Formada por Alexandre Kumpinski, Felipe Zancanaro, Fernão Agra e André “Foca” Zinelli, esse estilo de tocar no meio das pessoas já é utilizado pela banda há algum tempo. É uma forma de estar mais próximo do seu público. Como a arte de rua, a intenção é que as pessoas que passam pelo local possam desfrutar de uma boa música, seja por dois ou por 45 minutos. Com exceção de Alexandre, que se manteve no violão e voz, os demais integrantes revezavam nos instrumentos: um bumbo, pratos, percussão, e objetos derivados de sucata, como um balde ou uma roda de bicicleta.

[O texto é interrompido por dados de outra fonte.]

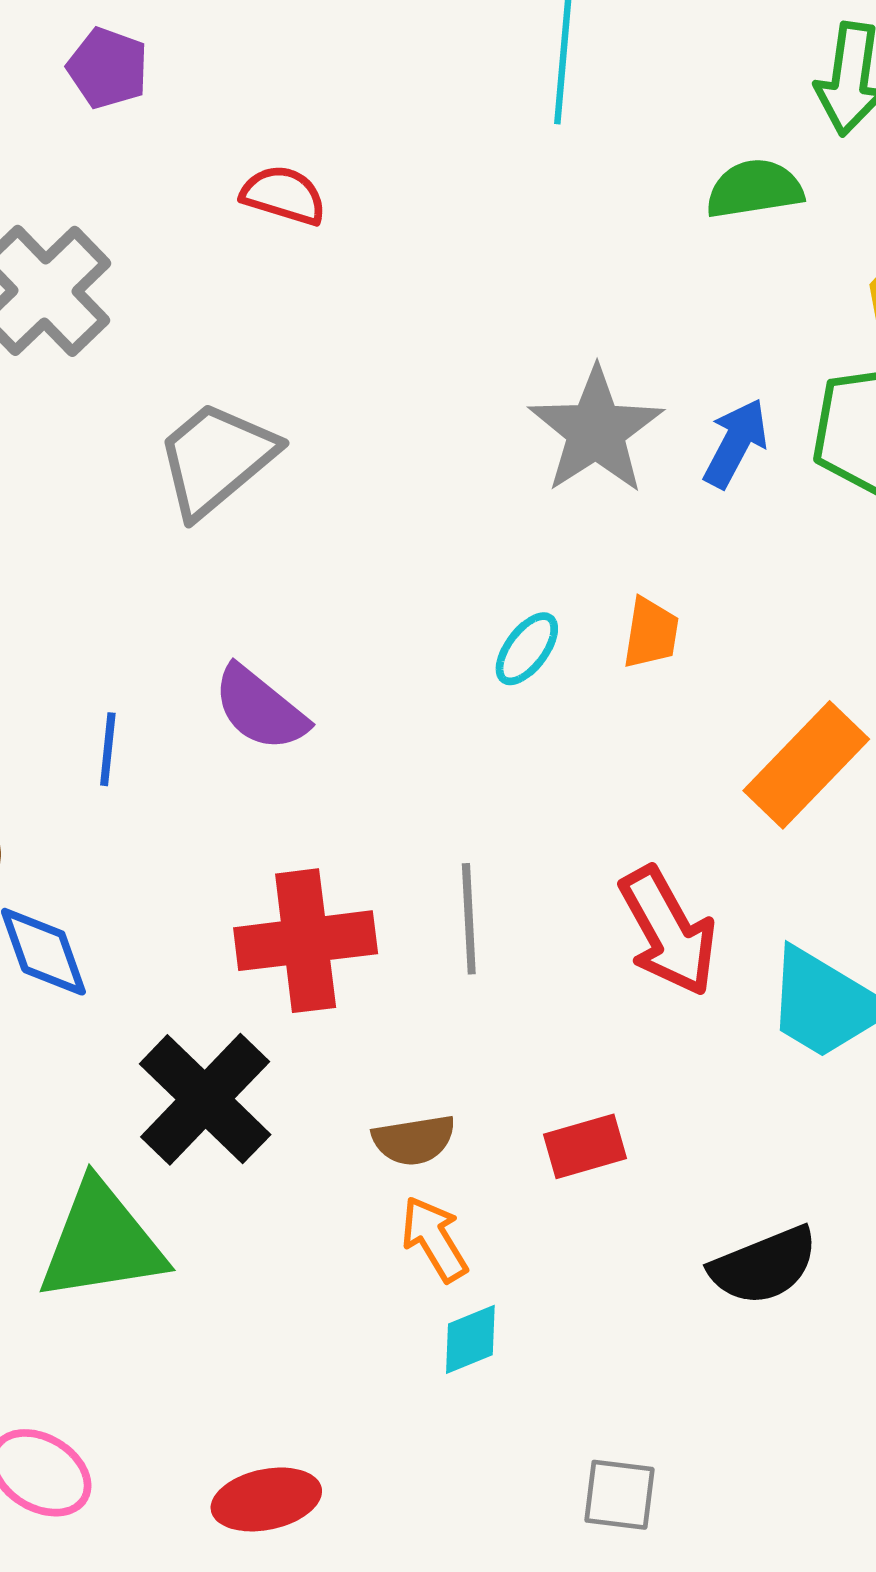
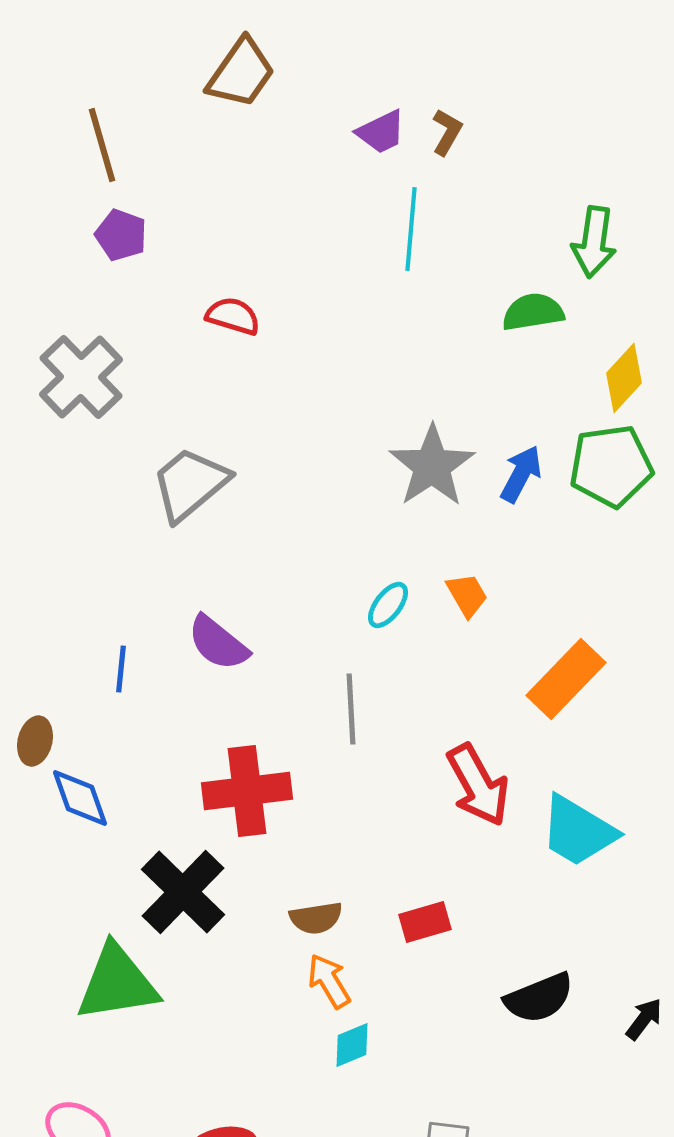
orange trapezoid: (651, 633) -> (467, 595), turned -39
gray line: (469, 919) -> (351, 709), moved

Pessoas da plateia, que o vocalista chamou para “fazer um barulho mais alto”, tocavam percussão, violão, violoncelo e até mesmo ukulele.

Na tarde, a banda, que tem projetos de financiamento coletivo, passou o chapéu (Foto: Alass Derivas)
Na tarde, a banda, que tem projetos de financiamento coletivo, passou o chapéu (Foto: Alass Derivas)

Com tudo pronto, a banda começou a tocar “Maria Augusta”, música do seu primeiro CD. O público ainda estava tímido, sem saber se deveria cantar junto ou só apreciar o som. Depois vieram “Vila do ½ dia” e “Torcicolo”. Em seguida eles tocaram três músicas do primeiro trabalho, e isso fez o público animasse um pouco mais, era possível ouvir o coro entoar frases como Não leve a mal / Eu só queria ter outra filosofia / mas não nasci para conversar com rei, da música “Um Rei e um Zé”, ou O nosso amor / uma garrafa de vinho / virando vinagre devagarinho, da doce “Peixeiro”. O vocalista então realizou um breve intervalo para avisar sobre o objetivo do show e pedir para que todos apoiassem o projeto.

Quando a banda voltou a tocar, o público já estava menos tímido que no inicio, e ajudou o grupo a cantar a delicada “Bem-me-Leve”, Eu queria ser um avião bem leve / pra sobrevoar o teu terraço e tapar teu sol e a entoar o coro de  “Na Ponta dos Pés”. Para encerrar o segundo bloco do show, três músicas do segundo CD: “Líquido Preto”, “Despirocar” e “Não se Precipite”.

Porém, se no início, quando tocaram “Maria Augusta”, o público estava tímido, no final, quando no bis, repetiram a música, todos se levantaram e dançaram o arrastapé que a música cita e ajudaram a entoar o coro Tô rouco de saudade de você, fazendo assim um dos momentos mais lindo do show. No final, a banda se levantou, começou a recolher seus instrumentos. Algumas pessoas foram tirar fotos com os integrantes ou foram passear pela Redenção.

Provavelmente todos ali continuaram seguindo a vida como antes, como se nada tivesse acontecido. Mas em um dia que tem um evento de luta pelo direito das pessoas amarem e uma banda cantando músicas suaves e que falam de amor, é inevitável perceber que este foi um dia em que o sentimento transbordou pela Redenção. Um dia que vai perpetuar por bastante tempo na memória das pessoas que estiveram ali. Mesmo que bem lá no fundo. Quem sabe um dia, todas as tardes poderão ser assim.